Hey, my evening just opened up, because the Canadian buggers and their New York-based henchmen have been unable to fix my baby. Unfortunately it will probably be spent buying paint and calling Hong Kong-based CFOs.

Still, I do pause briefly to advert your attention to this from Slate. I always find the recklessly provocative Slate to be a good way of easing myself back into the blogging lark, sort of like digital Radox.

The headline screams "Did Eliot Spitzer get caught because he didn't spend enough on prostitutes?" It's a chance for the writer, sociaologist Sudhir Venkatesh, to revisit his research into the city's sex workers. It's an interesting read, highlighting one of the many weird and wonderful aspects of the Great New York City Clean-Up.

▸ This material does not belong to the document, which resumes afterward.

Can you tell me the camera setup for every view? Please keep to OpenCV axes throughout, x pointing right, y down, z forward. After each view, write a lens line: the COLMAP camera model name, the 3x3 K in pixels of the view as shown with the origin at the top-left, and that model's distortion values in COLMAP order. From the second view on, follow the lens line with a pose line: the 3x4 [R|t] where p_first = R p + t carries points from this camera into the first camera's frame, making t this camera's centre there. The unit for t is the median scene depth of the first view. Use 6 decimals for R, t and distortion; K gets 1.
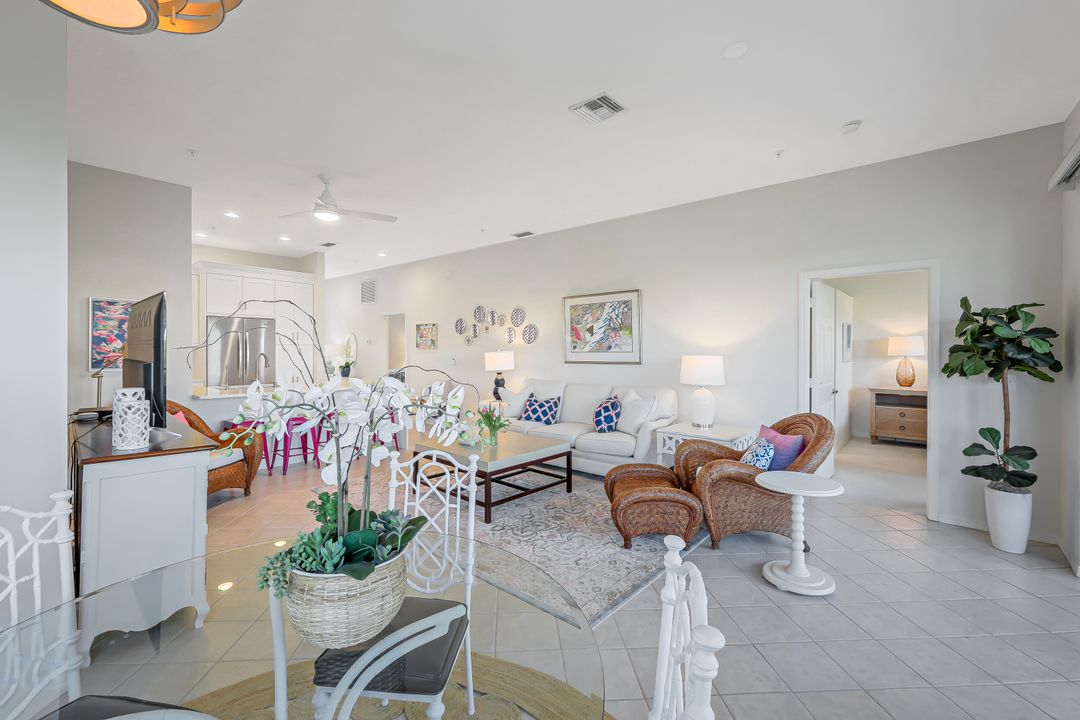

The author looks at the three tiers of home-based high-end sex workers, with the top tier serving essentially as polyamorous mistresses to millionaires. Spitzer, the apparent cheapskate, was stuck in the bottom tier, presumably my virtue of his unwillingness to contribute directly to Ms. Dupre's housing costs.

But it seems to me that the author is buying in to some of the mystique of the high-end prostitution industry, that discretion on the part of the service provider is the key to staying out of trouble:

They're also less likely to be targeted by cops, social workers, or clergy, all of whom work to get street-based prostitutes out of the profession.

Here's the thing. It wasn't the Emperor's Club that got Spitzer into trouble. It was Spitzer's sloshing around vast sums of money to pay for his ho habit. You can check out the timeline at Talking Points Memo.

Now was it the fact that Spitzer was paying so much money to a business rather than an individual that triggered the investigation, or was it the way he tried to stagger the payments? Either way, it seems that the risk was all to Emperor's Club for having such a high-profile client, rather than the other way round. In that respect, having an associate pick up whoever was still hanging around the Holland Tunnel may have been a better strategy.

Fish in a barrel...

In unrelated news, a twisted, rather incoherent, and premature eulogy to Magnetic Field is up at Sugarzine. Written on the plane at the same time as the much-linked earlier Spitzer post.